NASA spots bizarrely rectangular iceberg in Antarctica
It looks like the monolith from 2001, but it's not a movie prop and it wasn't planted by aliens.
We all have an idea of what an iceberg looks like, and usually we imagine a chunky mountainous formation or an irregular slab with a seal lounging on top.
And then there's the iceberg photographed last week by NASA's Operation IceBridge team. It's so rectangular that it looks totally wild.
This iceberg has all the right angles.
Operation IceBridge is on a mission to measure and monitor polar ice and document changes over time. The team caught sight of the unusual iceberg during a flyover and posted it to Twitter last week.

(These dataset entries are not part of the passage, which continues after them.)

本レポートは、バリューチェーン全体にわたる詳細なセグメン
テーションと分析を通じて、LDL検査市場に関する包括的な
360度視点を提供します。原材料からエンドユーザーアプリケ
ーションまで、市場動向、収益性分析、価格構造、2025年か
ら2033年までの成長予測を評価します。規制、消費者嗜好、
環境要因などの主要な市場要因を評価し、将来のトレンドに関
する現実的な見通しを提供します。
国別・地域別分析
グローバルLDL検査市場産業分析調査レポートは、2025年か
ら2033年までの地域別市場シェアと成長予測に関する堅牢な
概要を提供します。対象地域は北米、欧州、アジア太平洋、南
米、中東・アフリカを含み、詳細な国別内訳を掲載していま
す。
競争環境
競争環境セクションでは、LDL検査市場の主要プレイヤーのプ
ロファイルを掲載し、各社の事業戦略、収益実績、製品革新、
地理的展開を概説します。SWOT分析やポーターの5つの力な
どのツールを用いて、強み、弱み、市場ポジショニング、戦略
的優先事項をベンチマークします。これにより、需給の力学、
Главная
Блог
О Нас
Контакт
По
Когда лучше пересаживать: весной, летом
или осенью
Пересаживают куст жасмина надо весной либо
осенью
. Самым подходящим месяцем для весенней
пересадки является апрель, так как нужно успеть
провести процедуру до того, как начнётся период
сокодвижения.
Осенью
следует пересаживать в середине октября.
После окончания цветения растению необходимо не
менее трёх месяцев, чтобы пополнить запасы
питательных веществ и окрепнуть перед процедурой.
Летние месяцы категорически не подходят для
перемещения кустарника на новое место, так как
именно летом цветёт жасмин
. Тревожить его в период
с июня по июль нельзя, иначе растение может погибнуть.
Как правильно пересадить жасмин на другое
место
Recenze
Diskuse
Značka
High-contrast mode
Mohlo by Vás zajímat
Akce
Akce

From yesterday's #IceBridge flight: A tabular iceberg can be seen on the right, floating among sea ice just off of the Larsen C ice shelf. The iceberg's sharp angles and flat surface indicate that it probably recently calved from the ice shelf. pic.twitter.com/XhgTrf642Z
— NASA ICE (@NASA_ICE) October 17, 2018
Operation IceBridge refers to the formation as a tabular iceberg and says it was found floating in the sea ice just off the Larsen C ice shelf in the Antarctic. "The iceberg's sharp angles and flat surface indicate that it probably recently calved from the ice shelf," the team writes.

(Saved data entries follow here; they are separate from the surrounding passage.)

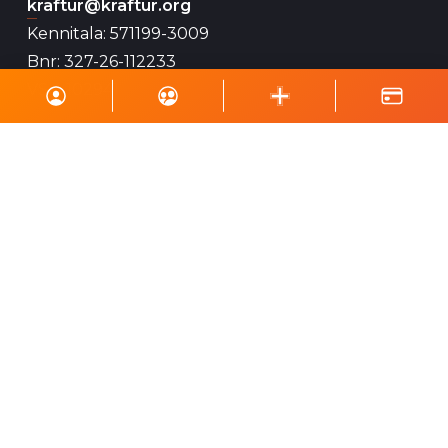
kraftur@kraftur.org
Kennitala: 571199-3009
Bnr: 327-26-112233
VSK: 102941
Gerast sjálfboðaliði
Sjálfboðaliðar Krafts eru mikilvægur þáttur í
starfsemi félagsins og geta hjálpað við ýmsa
viðburði, perlun og annað eins.
Skrá á póstlista
Styrktu Kraft
Styrkja Kraft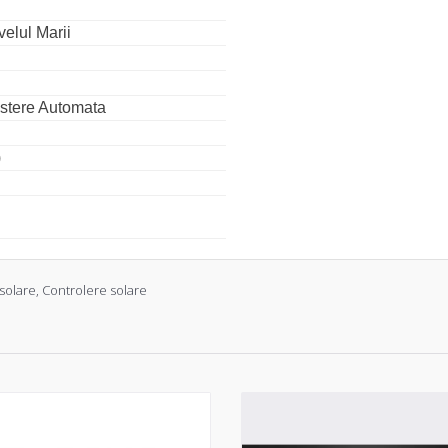
elul Marii
stere Automata
)
solare
,
Controlere solare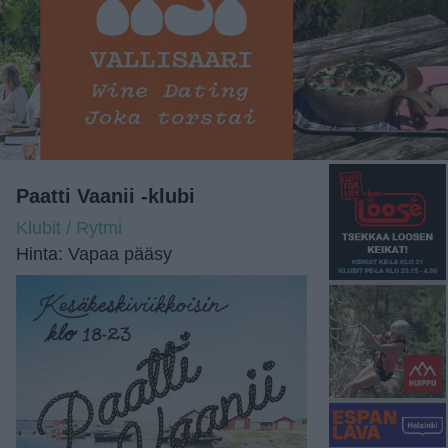
Paatti Vaanii -klubi
Klubit / Rytmi
Hinta: Vapaa pääsy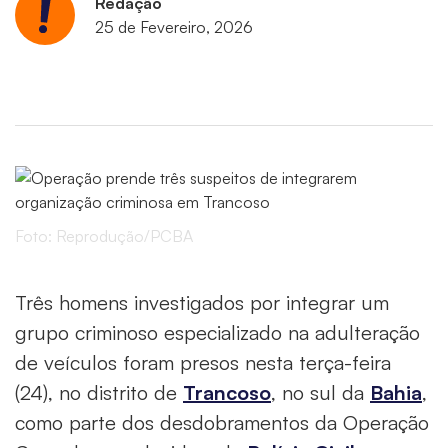
Redação
25 de Fevereiro, 2026
Foto: Reprodução/PCBA
Três homens investigados por integrar um
grupo criminoso especializado na adulteração
de veículos foram presos nesta terça-feira
(24), no distrito de
Trancoso
, no sul da
Bahia
,
como parte dos desdobramentos da Operação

Twitter users jumped on the odd-looking image, dropping references to everything from aliens to tofu to the monolith from Stanley Kubrick's 2001: A Space Odyssey.

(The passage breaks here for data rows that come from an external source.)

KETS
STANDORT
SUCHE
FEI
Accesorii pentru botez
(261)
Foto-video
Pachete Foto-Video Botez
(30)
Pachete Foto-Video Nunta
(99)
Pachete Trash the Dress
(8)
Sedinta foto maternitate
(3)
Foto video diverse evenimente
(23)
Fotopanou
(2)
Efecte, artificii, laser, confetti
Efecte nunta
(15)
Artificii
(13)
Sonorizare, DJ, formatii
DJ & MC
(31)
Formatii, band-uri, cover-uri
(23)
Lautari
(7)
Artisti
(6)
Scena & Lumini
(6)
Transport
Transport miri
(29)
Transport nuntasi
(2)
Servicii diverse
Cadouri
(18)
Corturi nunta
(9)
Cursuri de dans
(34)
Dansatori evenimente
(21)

Some also accused the image of being fake, but it's a perfectly natural phenomenon.
NASA ice scientist Kelly Brunt told Live Science that tabular icebergs are shaped like sheet cakes and split off from the edges of ice shelves. She said the visible portion is just a small part of the mass and the rest is underwater.
The tabular iceberg is a standout due to its extremely geometric shape, but it's not the only one that looks like it could fit into a Mondrian painting. Operation IceBridge posted a look at a fairly triangular iceberg late last week.
From yesterday's #IceBridge flight:Triangular iceberg surrounded by many different types of sea ice, off the Larsen ice shelf in the Weddell Sea. In the open water, grease ice is forming. pic.twitter.com/L4WB36bV5H
— NASA ICE (@NASA_ICE) October 19, 2018
The Larsen C ice shelf is also the source of the infamous iceberg A-68, a monster that calved in 2017. The tabular iceberg photographed recently is much, much smaller than that beast.